Tiny invariant example

  • Net: places P1,P2; transition t consumes 1 from P1 and produces 1 to P2.
  • Incidence matrix C (rows=P1,P2; cols=t): [-1; +1].
  • Solve wᵀ·C = 0: -w1 + w2 = 0w1 = w2. Pick w = (1,1).
  • Conservation law: S = m(P1) + m(P2) never changes; tokens shift but total stays constant.

Lean in practice (why and how)

  • Use Lean to check structure (well-formed net, no orphan arcs) and validate plans (a firing sequence is reachable from a start marking).
  • Minimal Lean encoding: a finite set of places/transitions, incidence matrices, start marking, and a definition of enabled/firing.
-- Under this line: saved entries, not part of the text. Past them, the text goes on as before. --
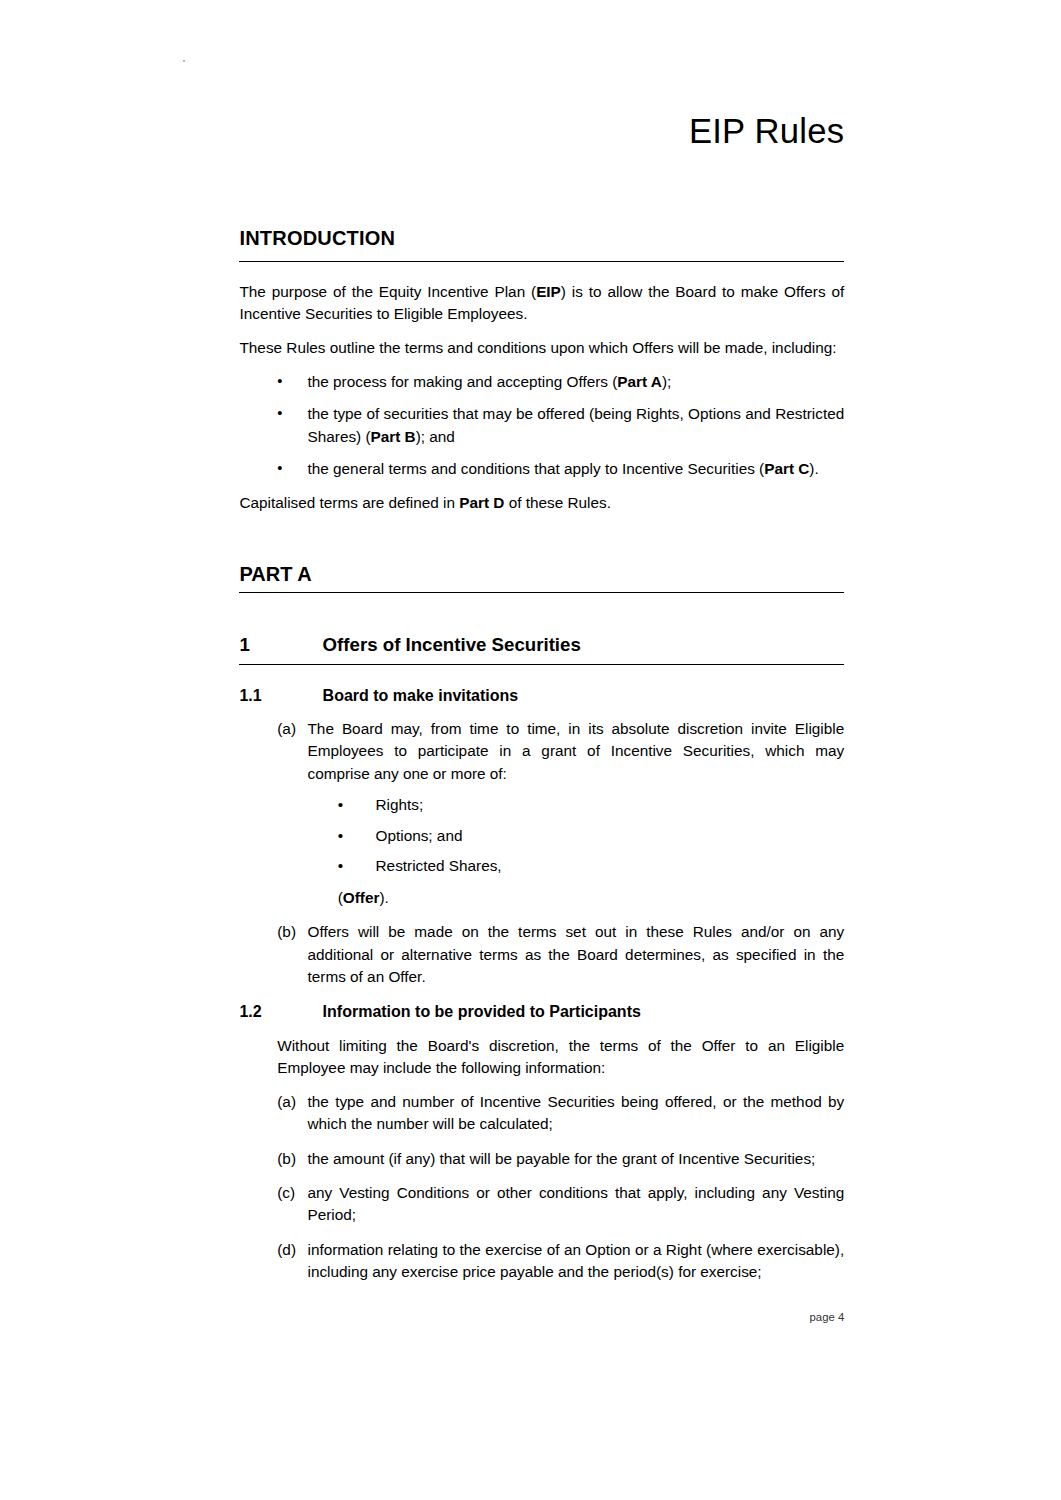EIP Rules
INTRODUCTION
The purpose of the Equity Incentive Plan (EIP) is to allow the Board to make Offers of Incentive Securities to Eligible Employees.
These Rules outline the terms and conditions upon which Offers will be made, including:
the process for making and accepting Offers (Part A);
the type of securities that may be offered (being Rights, Options and Restricted Shares) (Part B); and
the general terms and conditions that apply to Incentive Securities (Part C).
Capitalised terms are defined in Part D of these Rules.
PART A
1 Offers of Incentive Securities
1.1 Board to make invitations
(a)
The Board may, from time to time, in its absolute discretion invite Eligible Employees to participate in a grant of Incentive Securities, which may comprise any one or more of:
Rights;
Options; and
Restricted Shares,
(Offer).
(b)
Offers will be made on the terms set out in these Rules and/or on any additional or alternative terms as the Board determines, as specified in the terms of an Offer.
1.2 Information to be provided to Participants
Without limiting the Board's discretion, the terms of the Offer to an Eligible Employee may include the following information:
(a)
the type and number of Incentive Securities being offered, or the method by which the number will be calculated;
(b)
the amount (if any) that will be payable for the grant of Incentive Securities;
(c)
any Vesting Conditions or other conditions that apply, including any Vesting Period;
(d)
information relating to the exercise of an Option or a Right (where exercisable), including any exercise price payable and the period(s) for exercise;
page 4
Prove:
    • Safety invariants (e.g., a lock place never has more than one token).
    • Reachability of a proposed plan (given a list of transitions, show each is enabled stepwise).
  • Workflow: export a small net from the manifest/ACLs, run canned Lean proofs, and surface pass/fail plus counterexamples to agents.

Further reading

  • Foundations: Carl Adam Petri, Kommunikation mit Automaten (1962; English translations circulate).
  • Core textbooks: Tadao Murata, Petri Nets: Properties, Analysis and Applications (reachability, liveness, boundedness, invariants); James L. Peterson, Petri Net Theory and the Modeling of Systems (semantics-focused).
  • Analysis depth: Wolfgang Reisig & Grzegorz Rozenberg (eds.), Lectures on Petri Nets I & II (state-space, coverability, invariants); Wolfgang Reisig, Understanding Petri Nets (pedagogical).
  • Workflows / skills-as-transitions: Wil van der Aalst & Kees van Hee, Workflow Management: Models, Methods, and Systems (workflow nets, soundness); van der Aalst’s process-mining work for mapping executions back to net structure.
  • Engines / operational thinking: Gerard J. Holzmann, Modeling and Analysis of Communicating Systems (not Petri-specific but aligned operationally).
  • Agent/structure bridges: Colored and hierarchical Petri nets; see Colored Petri Nets for typed tokens when artifacts carry structured data.